The Colorado Department of Public Health and Environment said it is working with the Douglas County Health Department on the investigation. County health officials say hantavirus is carried by rodents and can cause a potentially deadly respiratory illness, with deer mice the key animal reservoir tied to Colorado risk.

The timing matters. Douglas County Health Department says hantavirus often shows up in spring, when people begin cleaning garages, sheds, crawl spaces and other dusty storage areas where rodent urine, droppings or nesting material may have collected through winter. That makes the danger less about one isolated illness and more about common household chores that can stir contaminated dust into the air.

Health officials say people usually get infected by breathing dust contaminated with rodent urine, droppings or saliva. The county advises residents to avoid contact with rodents and droppings, seal entry points around homes and outbuildings, wear gloves when cleaning contaminated areas, use disinfectant or a bleach solution, and avoid sweeping or vacuuming dry droppings. Those precautions are especially important in enclosed spaces such as attached garages, unfinished basements, barns and storage sheds.
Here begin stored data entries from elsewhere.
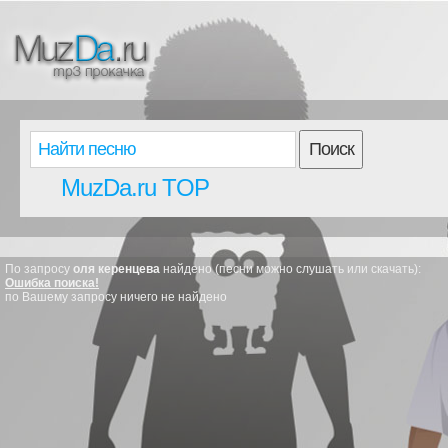
Поиск
MuzDa.ru TOP
По запросу
оля керенцева
найдено (песни можно слушать или скачать):
Ошибка поиска!
по Вашему запросу ничего не найдено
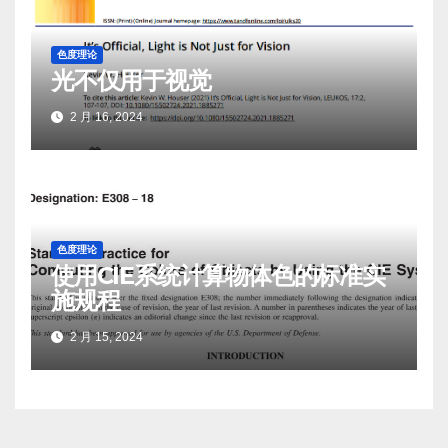
色度理论
光不仅用于视觉
2 月 16, 2024
色度理论
使用CIE系统计算物体色的标准实
施规程
2 月 15, 2024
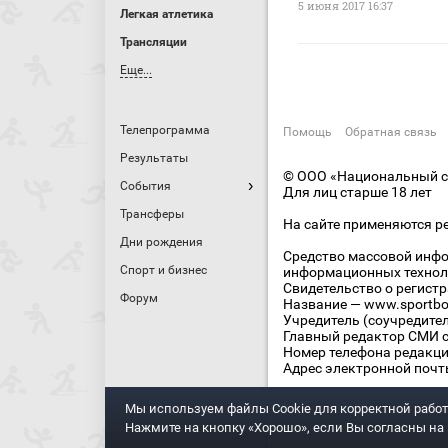
5 июня 2017 16:37
Легкая атлетика
Трансляции
Еще...
Телепрограмма
Помощь
Обратная связь
Результаты
© ООО «Национальный сп
События
Для лиц старше 18 лет
Трансферы
На сайте применяются р
Дни рождения
Средство массовой инфо
Спорт и бизнес
информационных технол
Свидетельство о регист
Форум
Название — www.sportbo
Учредитель (соучредите
Главный редактор СМИ се
Номер телефона редакции
Адрес электронной почты
Мы используем файлы Сookie для корректной работ
Нажмите на кнопку «Хорошо», если Вы согласны на и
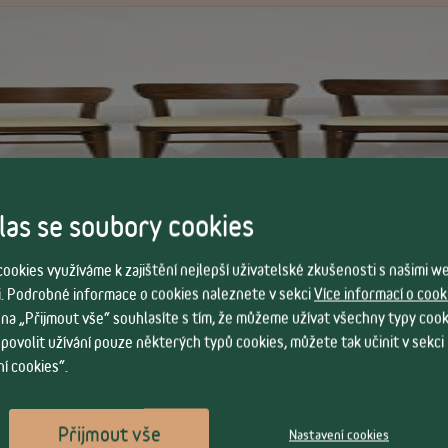
as se soubory cookies
ookies využíváme k zajištění nejlepší uživatelské zkušenosti s našimi 
. Podrobné informace o cookies naleznete v sekci
Více informací o cook
 na „Přijmout vše“ souhlasíte s tím, že můžeme užívat všechny typy cook
Vlastnosti
 povolit užívání pouze některých typů cookies, můžete tak učinit v sekci
í cookies“.
ška
109 cm
Přijmout vše
Nastavení cookies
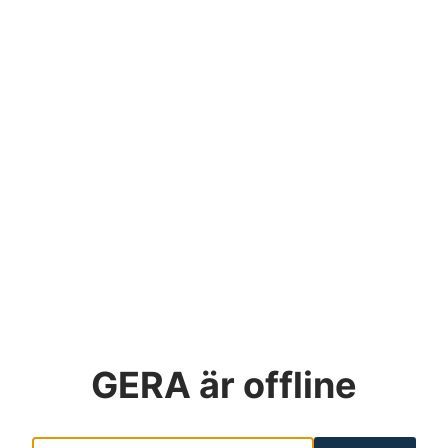
GERA
är offline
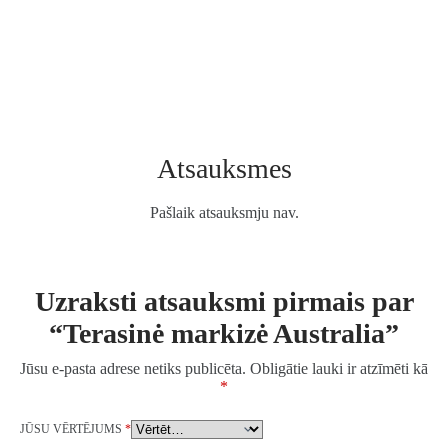
Atsauksmes
Pašlaik atsauksmju nav.
Uzraksti atsauksmi pirmais par
“Terasinė markizė Australia”
Jūsu e-pasta adrese netiks publicēta.
Obligātie lauki ir atzīmēti kā
*
JŪSU VĒRTĒJUMS
*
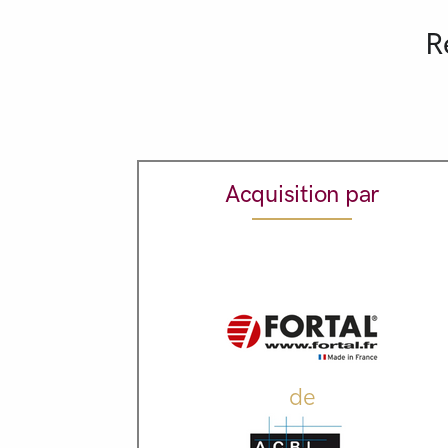
R
Acquisition par
de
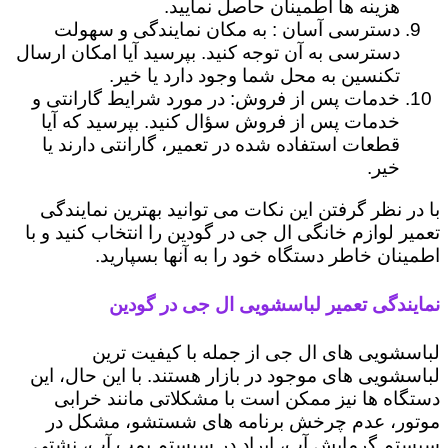
هزینه ها اطمینان حاصل نمایید.
دسترسی آسان : به مکان نمایندگی و سهولت
دسترسی به آن توجه کنید. بپرسید آیا امکان ارسال
تکنسین به محل شما وجود دارد یا خیر.
خدمات پس از فروش: در مورد شرایط گارانتی و
خدمات پس از فروش سؤال کنید. بپرسید که آیا
قطعات استفاده شده در تعمیر، گارانتی دارند یا
خیر.
با در نظر گرفتن این نکات می توانید بهترین نمایندگی
تعمیر لوازم خانگی ال جی در گودین را انتخاب کنید و با
اطمینان خاطر دستگاه خود را به آنها بسپارید.
نمایندگی تعمیر لباسشویی ال جی در گودین
لباسشویی های ال جی از جمله با کیفیت ترین
لباسشویی های موجود در بازار هستند. با این حال، این
دستگاه ها نیز ممکن است با مشکلاتی مانند خرابی
موتور، عدم چرخش برنامه های شستشو، مشکل در
سیستم گرمایش آب، ایراد در سیستم پمپ آب، نشتی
Colorado has tracked hantavirus since 1993, and the Centers for Disease Control and Prevention says U.S. surveillance began the same year after the Four Corners outbreak. Hantavirus disease is nationally notifiable, and CDC says 890 laboratory-confirmed cases had been reported in the United States through the end of 2023. One Colorado advisory has said more than one-third of Colorado hantavirus patients have died since tracking began, underscoring how serious the illness can be even though it remains rare.

Colorado Department of Public Health and Environment — Wikimedia Commons
Jeffrey Beall via Wikimedia Commons (CC BY 4.0)

The county’s public warning also helps separate the local case from the other hantavirus story drawing attention this month. CDC says the cruise-ship outbreak involves Andes virus, and no Andes-virus cases have been confirmed in the United States from that incident. Douglas County officials say the public risk in the county remains extremely low, but the fatal case is a sharp reminder that rodent cleanup should be handled carefully before anyone opens up spaces that sat untouched all winter.